Start of Records shown
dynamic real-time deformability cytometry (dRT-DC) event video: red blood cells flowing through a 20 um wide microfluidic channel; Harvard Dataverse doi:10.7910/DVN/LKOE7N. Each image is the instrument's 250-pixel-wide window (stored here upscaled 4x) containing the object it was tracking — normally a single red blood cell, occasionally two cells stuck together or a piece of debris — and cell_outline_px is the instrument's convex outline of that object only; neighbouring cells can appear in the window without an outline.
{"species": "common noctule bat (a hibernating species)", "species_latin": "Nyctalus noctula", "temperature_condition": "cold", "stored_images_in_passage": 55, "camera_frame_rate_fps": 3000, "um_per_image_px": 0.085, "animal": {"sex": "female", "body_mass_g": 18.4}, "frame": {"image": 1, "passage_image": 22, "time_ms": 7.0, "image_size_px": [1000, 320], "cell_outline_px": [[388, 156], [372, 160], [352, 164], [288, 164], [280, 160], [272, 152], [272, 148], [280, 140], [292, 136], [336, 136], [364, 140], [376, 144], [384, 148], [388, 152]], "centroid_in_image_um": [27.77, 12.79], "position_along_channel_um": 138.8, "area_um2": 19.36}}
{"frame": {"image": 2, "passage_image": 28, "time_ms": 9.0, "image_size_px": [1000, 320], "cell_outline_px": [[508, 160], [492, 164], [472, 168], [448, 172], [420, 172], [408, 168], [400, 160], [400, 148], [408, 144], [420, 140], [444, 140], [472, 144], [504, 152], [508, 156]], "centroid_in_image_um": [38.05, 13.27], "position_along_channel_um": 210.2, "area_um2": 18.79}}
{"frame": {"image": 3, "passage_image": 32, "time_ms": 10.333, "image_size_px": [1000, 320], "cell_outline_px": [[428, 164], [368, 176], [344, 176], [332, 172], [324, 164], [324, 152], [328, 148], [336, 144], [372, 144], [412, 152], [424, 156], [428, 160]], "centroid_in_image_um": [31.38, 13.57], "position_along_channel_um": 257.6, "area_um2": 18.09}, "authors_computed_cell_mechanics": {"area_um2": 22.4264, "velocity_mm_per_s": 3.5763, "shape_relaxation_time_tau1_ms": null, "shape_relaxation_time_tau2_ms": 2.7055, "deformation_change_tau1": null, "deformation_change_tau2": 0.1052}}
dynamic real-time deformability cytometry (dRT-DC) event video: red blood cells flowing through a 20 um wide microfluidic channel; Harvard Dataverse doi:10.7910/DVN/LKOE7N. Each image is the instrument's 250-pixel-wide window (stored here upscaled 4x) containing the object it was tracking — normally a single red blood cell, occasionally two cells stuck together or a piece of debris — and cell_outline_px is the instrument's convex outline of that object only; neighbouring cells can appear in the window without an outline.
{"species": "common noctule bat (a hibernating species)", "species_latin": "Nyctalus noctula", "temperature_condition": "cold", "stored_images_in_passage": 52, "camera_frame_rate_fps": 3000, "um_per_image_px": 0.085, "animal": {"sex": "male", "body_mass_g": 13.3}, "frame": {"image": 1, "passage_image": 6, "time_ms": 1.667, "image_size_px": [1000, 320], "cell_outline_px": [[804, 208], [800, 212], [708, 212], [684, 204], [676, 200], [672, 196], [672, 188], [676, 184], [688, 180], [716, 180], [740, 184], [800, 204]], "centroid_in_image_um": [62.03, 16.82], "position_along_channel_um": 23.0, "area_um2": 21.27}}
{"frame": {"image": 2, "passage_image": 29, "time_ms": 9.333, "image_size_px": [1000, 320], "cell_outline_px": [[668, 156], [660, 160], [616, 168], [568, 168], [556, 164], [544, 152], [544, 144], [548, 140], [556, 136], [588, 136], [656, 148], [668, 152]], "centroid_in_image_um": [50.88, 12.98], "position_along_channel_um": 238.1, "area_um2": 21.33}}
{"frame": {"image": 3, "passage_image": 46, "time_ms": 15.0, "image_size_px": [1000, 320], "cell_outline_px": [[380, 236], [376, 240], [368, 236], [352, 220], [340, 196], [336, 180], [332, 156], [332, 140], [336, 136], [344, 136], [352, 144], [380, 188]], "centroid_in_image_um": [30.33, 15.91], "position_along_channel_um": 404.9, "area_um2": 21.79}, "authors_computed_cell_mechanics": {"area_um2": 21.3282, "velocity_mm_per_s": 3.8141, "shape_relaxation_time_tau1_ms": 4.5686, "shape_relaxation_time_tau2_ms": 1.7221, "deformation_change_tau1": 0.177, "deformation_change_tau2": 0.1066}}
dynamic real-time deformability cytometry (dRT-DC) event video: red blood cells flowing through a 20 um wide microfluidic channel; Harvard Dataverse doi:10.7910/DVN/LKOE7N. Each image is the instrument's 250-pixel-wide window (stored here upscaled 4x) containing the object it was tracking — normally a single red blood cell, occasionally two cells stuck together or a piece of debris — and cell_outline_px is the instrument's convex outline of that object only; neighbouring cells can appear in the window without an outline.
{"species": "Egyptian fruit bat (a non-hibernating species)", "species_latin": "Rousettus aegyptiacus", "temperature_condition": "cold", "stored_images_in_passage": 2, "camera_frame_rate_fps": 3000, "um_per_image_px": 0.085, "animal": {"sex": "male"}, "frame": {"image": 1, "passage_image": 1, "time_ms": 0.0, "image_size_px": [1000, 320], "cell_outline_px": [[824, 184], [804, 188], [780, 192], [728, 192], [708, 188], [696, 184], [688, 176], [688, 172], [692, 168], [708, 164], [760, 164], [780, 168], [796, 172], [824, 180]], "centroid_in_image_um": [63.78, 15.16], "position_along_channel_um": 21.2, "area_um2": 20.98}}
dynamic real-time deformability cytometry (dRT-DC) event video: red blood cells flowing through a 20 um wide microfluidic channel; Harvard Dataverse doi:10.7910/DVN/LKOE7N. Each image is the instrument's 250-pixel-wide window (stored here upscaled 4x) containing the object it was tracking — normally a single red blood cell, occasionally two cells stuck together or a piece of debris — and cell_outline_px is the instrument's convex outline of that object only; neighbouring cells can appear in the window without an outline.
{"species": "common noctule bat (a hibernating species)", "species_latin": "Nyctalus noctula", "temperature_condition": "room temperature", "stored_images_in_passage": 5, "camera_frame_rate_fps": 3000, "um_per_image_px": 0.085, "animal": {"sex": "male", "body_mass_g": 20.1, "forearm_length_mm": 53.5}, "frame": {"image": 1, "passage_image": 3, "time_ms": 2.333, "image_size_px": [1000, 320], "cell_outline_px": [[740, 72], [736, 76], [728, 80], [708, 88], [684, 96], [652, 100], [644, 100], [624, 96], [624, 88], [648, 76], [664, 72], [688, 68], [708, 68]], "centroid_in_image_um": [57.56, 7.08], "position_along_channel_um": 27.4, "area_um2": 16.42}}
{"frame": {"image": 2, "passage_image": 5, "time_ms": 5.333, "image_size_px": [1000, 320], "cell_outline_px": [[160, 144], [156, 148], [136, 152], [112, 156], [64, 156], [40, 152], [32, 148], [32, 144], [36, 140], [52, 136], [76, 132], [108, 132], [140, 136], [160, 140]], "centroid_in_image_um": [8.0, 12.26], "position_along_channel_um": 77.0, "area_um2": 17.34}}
End of Records shown
| Exercise instructions |
Print every entry exactly as written.

| Correct output |
dynamic real-time deformability cytometry (dRT-DC) event video: red blood cells flowing through a 20 um wide microfluidic channel; Harvard Dataverse doi:10.7910/DVN/LKOE7N. Each image is the instrument's 250-pixel-wide window (stored here upscaled 4x) containing the object it was tracking — normally a single red blood cell, occasionally two cells stuck together or a piece of debris — and cell_outline_px is the instrument's convex outline of that object only; neighbouring cells can appear in the window without an outline.
{"species": "common noctule bat (a hibernating species)", "species_latin": "Nyctalus noctula", "temperature_condition": "cold", "stored_images_in_passage": 55, "camera_frame_rate_fps": 3000, "um_per_image_px": 0.085, "animal": {"sex": "female", "body_mass_g": 18.4}, "frame": {"image": 1, "passage_image": 22, "time_ms": 7.0, "image_size_px": [1000, 320], "cell_outline_px": [[388, 156], [372, 160], [352, 164], [288, 164], [280, 160], [272, 152], [272, 148], [280, 140], [292, 136], [336, 136], [364, 140], [376, 144], [384, 148], [388, 152]], "centroid_in_image_um": [27.77, 12.79], "position_along_channel_um": 138.8, "area_um2": 19.36}}
{"frame": {"image": 2, "passage_image": 28, "time_ms": 9.0, "image_size_px": [1000, 320], "cell_outline_px": [[508, 160], [492, 164], [472, 168], [448, 172], [420, 172], [408, 168], [400, 160], [400, 148], [408, 144], [420, 140], [444, 140], [472, 144], [504, 152], [508, 156]], "centroid_in_image_um": [38.05, 13.27], "position_along_channel_um": 210.2, "area_um2": 18.79}}
{"frame": {"image": 3, "passage_image": 32, "time_ms": 10.333, "image_size_px": [1000, 320], "cell_outline_px": [[428, 164], [368, 176], [344, 176], [332, 172], [324, 164], [324, 152], [328, 148], [336, 144], [372, 144], [412, 152], [424, 156], [428, 160]], "centroid_in_image_um": [31.38, 13.57], "position_along_channel_um": 257.6, "area_um2": 18.09}, "authors_computed_cell_mechanics": {"area_um2": 22.4264, "velocity_mm_per_s": 3.5763, "shape_relaxation_time_tau1_ms": null, "shape_relaxation_time_tau2_ms": 2.7055, "deformation_change_tau1": null, "deformation_change_tau2": 0.1052}}
dynamic real-time deformability cytometry (dRT-DC) event video: red blood cells flowing through a 20 um wide microfluidic channel; Harvard Dataverse doi:10.7910/DVN/LKOE7N. Each image is the instrument's 250-pixel-wide window (stored here upscaled 4x) containing the object it was tracking — normally a single red blood cell, occasionally two cells stuck together or a piece of debris — and cell_outline_px is the instrument's convex outline of that object only; neighbouring cells can appear in the window without an outline.
{"species": "common noctule bat (a hibernating species)", "species_latin": "Nyctalus noctula", "temperature_condition": "cold", "stored_images_in_passage": 52, "camera_frame_rate_fps": 3000, "um_per_image_px": 0.085, "animal": {"sex": "male", "body_mass_g": 13.3}, "frame": {"image": 1, "passage_image": 6, "time_ms": 1.667, "image_size_px": [1000, 320], "cell_outline_px": [[804, 208], [800, 212], [708, 212], [684, 204], [676, 200], [672, 196], [672, 188], [676, 184], [688, 180], [716, 180], [740, 184], [800, 204]], "centroid_in_image_um": [62.03, 16.82], "position_along_channel_um": 23.0, "area_um2": 21.27}}
{"frame": {"image": 2, "passage_image": 29, "time_ms": 9.333, "image_size_px": [1000, 320], "cell_outline_px": [[668, 156], [660, 160], [616, 168], [568, 168], [556, 164], [544, 152], [544, 144], [548, 140], [556, 136], [588, 136], [656, 148], [668, 152]], "centroid_in_image_um": [50.88, 12.98], "position_along_channel_um": 238.1, "area_um2": 21.33}}
{"frame": {"image": 3, "passage_image": 46, "time_ms": 15.0, "image_size_px": [1000, 320], "cell_outline_px": [[380, 236], [376, 240], [368, 236], [352, 220], [340, 196], [336, 180], [332, 156], [332, 140], [336, 136], [344, 136], [352, 144], [380, 188]], "centroid_in_image_um": [30.33, 15.91], "position_along_channel_um": 404.9, "area_um2": 21.79}, "authors_computed_cell_mechanics": {"area_um2": 21.3282, "velocity_mm_per_s": 3.8141, "shape_relaxation_time_tau1_ms": 4.5686, "shape_relaxation_time_tau2_ms": 1.7221, "deformation_change_tau1": 0.177, "deformation_change_tau2": 0.1066}}
dynamic real-time deformability cytometry (dRT-DC) event video: red blood cells flowing through a 20 um wide microfluidic channel; Harvard Dataverse doi:10.7910/DVN/LKOE7N. Each image is the instrument's 250-pixel-wide window (stored here upscaled 4x) containing the object it was tracking — normally a single red blood cell, occasionally two cells stuck together or a piece of debris — and cell_outline_px is the instrument's convex outline of that object only; neighbouring cells can appear in the window without an outline.
{"species": "Egyptian fruit bat (a non-hibernating species)", "species_latin": "Rousettus aegyptiacus", "temperature_condition": "cold", "stored_images_in_passage": 2, "camera_frame_rate_fps": 3000, "um_per_image_px": 0.085, "animal": {"sex": "male"}, "frame": {"image": 1, "passage_image": 1, "time_ms": 0.0, "image_size_px": [1000, 320], "cell_outline_px": [[824, 184], [804, 188], [780, 192], [728, 192], [708, 188], [696, 184], [688, 176], [688, 172], [692, 168], [708, 164], [760, 164], [780, 168], [796, 172], [824, 180]], "centroid_in_image_um": [63.78, 15.16], "position_along_channel_um": 21.2, "area_um2": 20.98}}
dynamic real-time deformability cytometry (dRT-DC) event video: red blood cells flowing through a 20 um wide microfluidic channel; Harvard Dataverse doi:10.7910/DVN/LKOE7N. Each image is the instrument's 250-pixel-wide window (stored here upscaled 4x) containing the object it was tracking — normally a single red blood cell, occasionally two cells stuck together or a piece of debris — and cell_outline_px is the instrument's convex outline of that object only; neighbouring cells can appear in the window without an outline.
{"species": "common noctule bat (a hibernating species)", "species_latin": "Nyctalus noctula", "temperature_condition": "room temperature", "stored_images_in_passage": 5, "camera_frame_rate_fps": 3000, "um_per_image_px": 0.085, "animal": {"sex": "male", "body_mass_g": 20.1, "forearm_length_mm": 53.5}, "frame": {"image": 1, "passage_image": 3, "time_ms": 2.333, "image_size_px": [1000, 320], "cell_outline_px": [[740, 72], [736, 76], [728, 80], [708, 88], [684, 96], [652, 100], [644, 100], [624, 96], [624, 88], [648, 76], [664, 72], [688, 68], [708, 68]], "centroid_in_image_um": [57.56, 7.08], "position_along_channel_um": 27.4, "area_um2": 16.42}}
{"frame": {"image": 2, "passage_image": 5, "time_ms": 5.333, "image_size_px": [1000, 320], "cell_outline_px": [[160, 144], [156, 148], [136, 152], [112, 156], [64, 156], [40, 152], [32, 148], [32, 144], [36, 140], [52, 136], [76, 132], [108, 132], [140, 136], [160, 140]], "centroid_in_image_um": [8.0, 12.26], "position_along_channel_um": 77.0, "area_um2": 17.34}}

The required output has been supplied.